Mais si l'histoire démarre sur les chapeaux de roue et est marquante de réalisme, proposant une belle palette d'humour et d'émotion, on se retrouve néanmoins avec le canevas classique des Musso : l'histoire étroitement entremêlée de plusieurs personnages, avec une belle relation d'amitié résistant à tous les âges, une histoire d'amour en devenir qui reste encore un point d'interrogation peint à l'aide de répliques acerbes, un mystère qui semble lourd de complications et des destins étrangers qui se retrouvent liés d'une manière fort complexe. Pas ou peu d'innovations donc pour ce roman qui reste néanmoins un régal à la lecture. Mais si la première partie de l'ouvrage est digne d'une comique fiction hollywoodienne (où Naomi Watts prêterait ses traits à Billie), la seconde partie s'éloigne brutalement des personnages principaux pour ne les traiter qu'avec un recul trop marquant. Dès lors que Billie se retrouve piégée dans les méandres d'un cancer dévorant, l'histoire perd de son charme et s'obscurcie brutalement. Sa relation avec Tom est bien moins détaillée et même si l'on assiste à l'inévitable, en tant que lecteur, on est déçu de ne pas avoir plus de renseignements sur l'évolution des sentiments entre l'auteur et son personnage. En réalité, si la première partie se concentrait sur nos deux héros, la seconde s'épanche bien plus sur le périple du dernier livre édité par Tom, le seul exemplaire encore intact et détenant la vie de Billie entre ses pages. Celui-ci va alors suivre une incroyable aventure à travers le monde entier, poursuivant un voyage déroutant sous la menace continue de sa perte. A l'image d'un thriller, le suspens est subtilement dosé et travaillé par
Guillaume Musso qui, pareil à un confiseur, étire sa matière jusqu'à l'extrême avant de la relâcher dans un incessant pétrissage. Mais un confiseur travaillant sur une mer houleuse, hissant tantôt le navire au-dessus des flots avant de le faire sombrer. Car « La Filler de Papier » est à l'image de ce navire : tantôt un roman magistralement exécuté et tantôt un ouvrage qui s'enfonce dans la déception, noyé dans une situation désarmante avant de finalement en réchapper avec gloire. La fin de la seconde partie est ainsi contrariante : alors que l'histoire prenait une tournure digne d'un conte de fée, la chute est brutale et rappelle alors au lecteur que ce n'est pas un roman de science-fiction mais bien un ouvrage concret. Ainsi, cette jeune fille sortie d'une phrase inachevée et pour laquelle on s'était pris d'affection n'est peut-être pas celle que l'on croit. Une fin qui laisse malgré tout un arrière-goût en bouche, un goût d'amertume et de désillusion…mais c'est sans compter sur l'habileté de Musso qui rétablit de justesse la balance, proposant un revirement de situation, certes terre-à-terre, mais qui laisse au final le souvenirs d'une belle romance.

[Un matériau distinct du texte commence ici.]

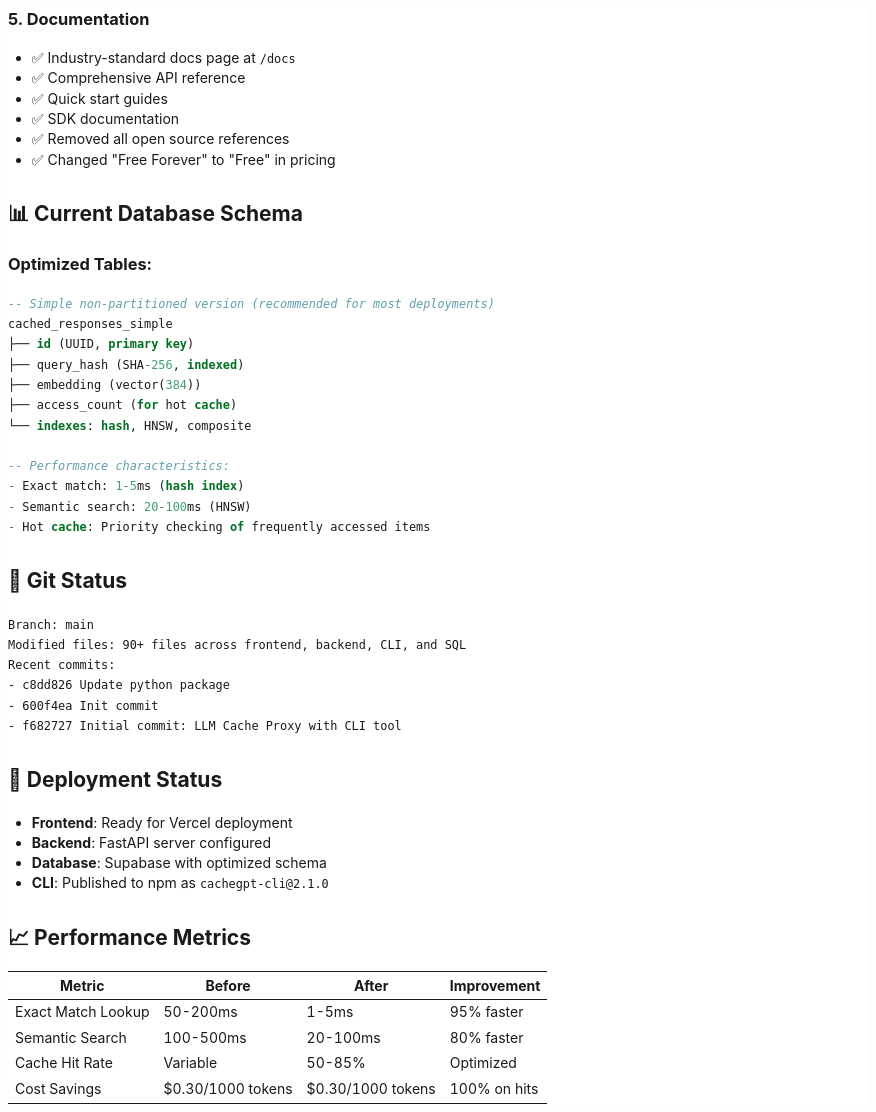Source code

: ### 5. Documentation
- ✅ Industry-standard docs page at `/docs`
- ✅ Comprehensive API reference
- ✅ Quick start guides
- ✅ SDK documentation
- ✅ Removed all open source references
- ✅ Changed "Free Forever" to "Free" in pricing

## 📊 Current Database Schema

### Optimized Tables:
```sql
-- Simple non-partitioned version (recommended for most deployments)
cached_responses_simple
├── id (UUID, primary key)
├── query_hash (SHA-256, indexed)
├── embedding (vector(384))
├── access_count (for hot cache)
└── indexes: hash, HNSW, composite

-- Performance characteristics:
- Exact match: 1-5ms (hash index)
- Semantic search: 20-100ms (HNSW)
- Hot cache: Priority checking of frequently accessed items
```

## 🔄 Git Status
```
Branch: main
Modified files: 90+ files across frontend, backend, CLI, and SQL
Recent commits:
- c8dd826 Update python package
- 600f4ea Init commit
- f682727 Initial commit: LLM Cache Proxy with CLI tool
```

## 🚀 Deployment Status
- **Frontend**: Ready for Vercel deployment
- **Backend**: FastAPI server configured
- **Database**: Supabase with optimized schema
- **CLI**: Published to npm as `cachegpt-cli@2.1.0`

## 📈 Performance Metrics
| Metric | Before | After | Improvement |
|--------|--------|-------|-------------|
| Exact Match Lookup | 50-200ms | 1-5ms | 95% faster |
| Semantic Search | 100-500ms | 20-100ms | 80% faster |
| Cache Hit Rate | Variable | 50-85% | Optimized |
| Cost Savings | $0.30/1000 tokens | $0.30/1000 tokens | 100% on hits |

Si la première partie est donc un amalgame de situations rocambolesques, saupoudrées du nécessaire d'émotions et toujours en perpétuelle action, flirtant avec le fantastique, la seconde partie permet de mieux réfléchir sur la condition de l'auteur, avec une très belle mise en abyme.

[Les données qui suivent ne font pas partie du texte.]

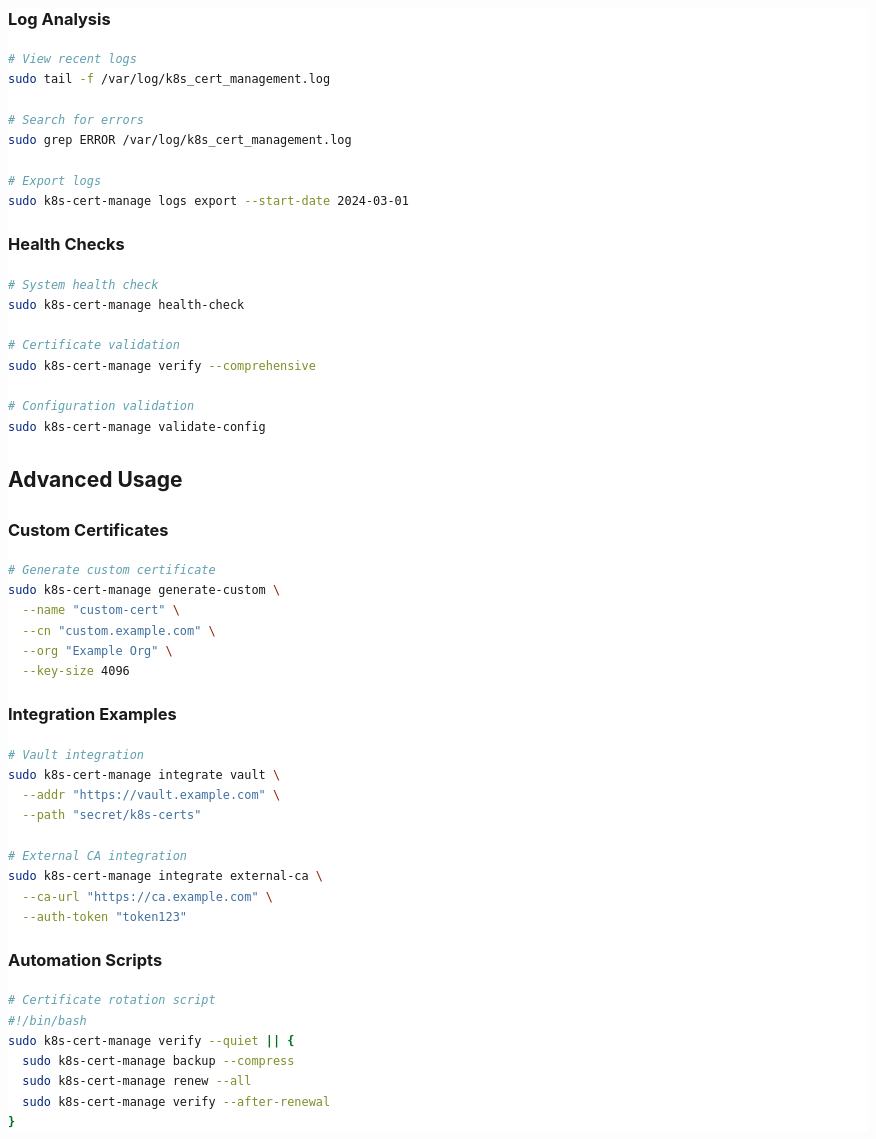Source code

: ### Log Analysis
```bash
# View recent logs
sudo tail -f /var/log/k8s_cert_management.log

# Search for errors
sudo grep ERROR /var/log/k8s_cert_management.log

# Export logs
sudo k8s-cert-manage logs export --start-date 2024-03-01
```

### Health Checks
```bash
# System health check
sudo k8s-cert-manage health-check

# Certificate validation
sudo k8s-cert-manage verify --comprehensive

# Configuration validation
sudo k8s-cert-manage validate-config
```

## Advanced Usage

### Custom Certificates
```bash
# Generate custom certificate
sudo k8s-cert-manage generate-custom \
  --name "custom-cert" \
  --cn "custom.example.com" \
  --org "Example Org" \
  --key-size 4096
```

### Integration Examples
```bash
# Vault integration
sudo k8s-cert-manage integrate vault \
  --addr "https://vault.example.com" \
  --path "secret/k8s-certs"

# External CA integration
sudo k8s-cert-manage integrate external-ca \
  --ca-url "https://ca.example.com" \
  --auth-token "token123"
```

### Automation Scripts
```bash
# Certificate rotation script
#!/bin/bash
sudo k8s-cert-manage verify --quiet || {
  sudo k8s-cert-manage backup --compress
  sudo k8s-cert-manage renew --all
  sudo k8s-cert-manage verify --after-renewal
}
```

Guillaume Musso et Tom Boyd se fondent l'un dans l'autre dans une incroyable histoire qui révèle le talent de narrateur de Musso, lequel tisse avec habileté une histoire détonante, à la manière d'un chef d'orchestre. Si l'on entame «
La Fille de Papier » en espérant seulement se détendre dans une lecture légère, on se retrouve finalement avec le souvenir d'un ouvrage bien ficelé, proposant une réflexion sur l'imaginaire débordant de l'auteur et sa peur de la page blanche, et brodant une histoire d'amour incroyable.